La aceptación de pagos electrónicos en México aún es limitada, pero alianzas innovadoras buscan reducir comisiones y promover la inclusión financiera.
En México, solo una minoría de los pequeños y medianos comercios ha adoptado el uso de pagos con tarjeta, a pesar de la creciente tendencia a la digitalización en el comercio minorista. La realización de transacciones electrónicas suele implicar comisiones que, en promedio, alcanzan el 5%, generando un debate sobre quién debe asumir este costo y cómo puede afectarse la rentabilidad de los negocios. La práctica de cargar estos cargos a los clientes mediante tarifas adicionales, aunque común, está desaconsejada por la legislación de protección al consumidor, que exige transparencia en los gastos.
En respuesta, algunos bancos han comenzado a ofrecer tarifas preferenciales para los pequeños comerciantes.

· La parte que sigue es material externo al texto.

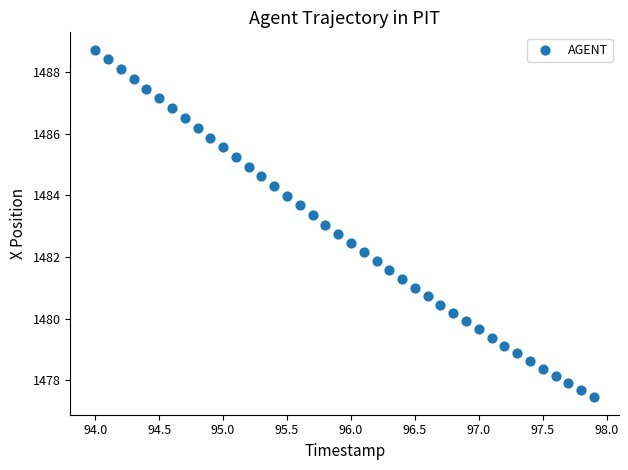

What is the range of X values (max minus min)?

3.9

Destaca un acuerdo entre la Asociación de Pequeños Comercios (Anpec) y BBVA, que permite cobrar comisiones de aproximadamente 0.85%, mucho menor que las tasas estándar, facilitando la adopción del método de pago sin afectar la rentabilidad. Solo un 10% de los afiliados a esta alianza ha optado por integrar la cobranza digital, pero la iniciativa marca un precedente, evidenciando que es posible reducir costos y ampliar la inclusión financiera en sectores vulnerables.
A pesar de estos avances, expertos señalan que el sistema bancario aún favorece a perfiles crediticios más altos, dejando fuera a quienes tienen mayores dificultades de acceso. Esto limita la adopción masiva de pagos electrónicos y mantiene a una parte importante de la población excluida del sistema financiero formal. La clave para potenciar esta transformación radica en políticas que promuevan la banca inclusiva y en un entorno que favorezca a los pequeños negocios en su transición digital.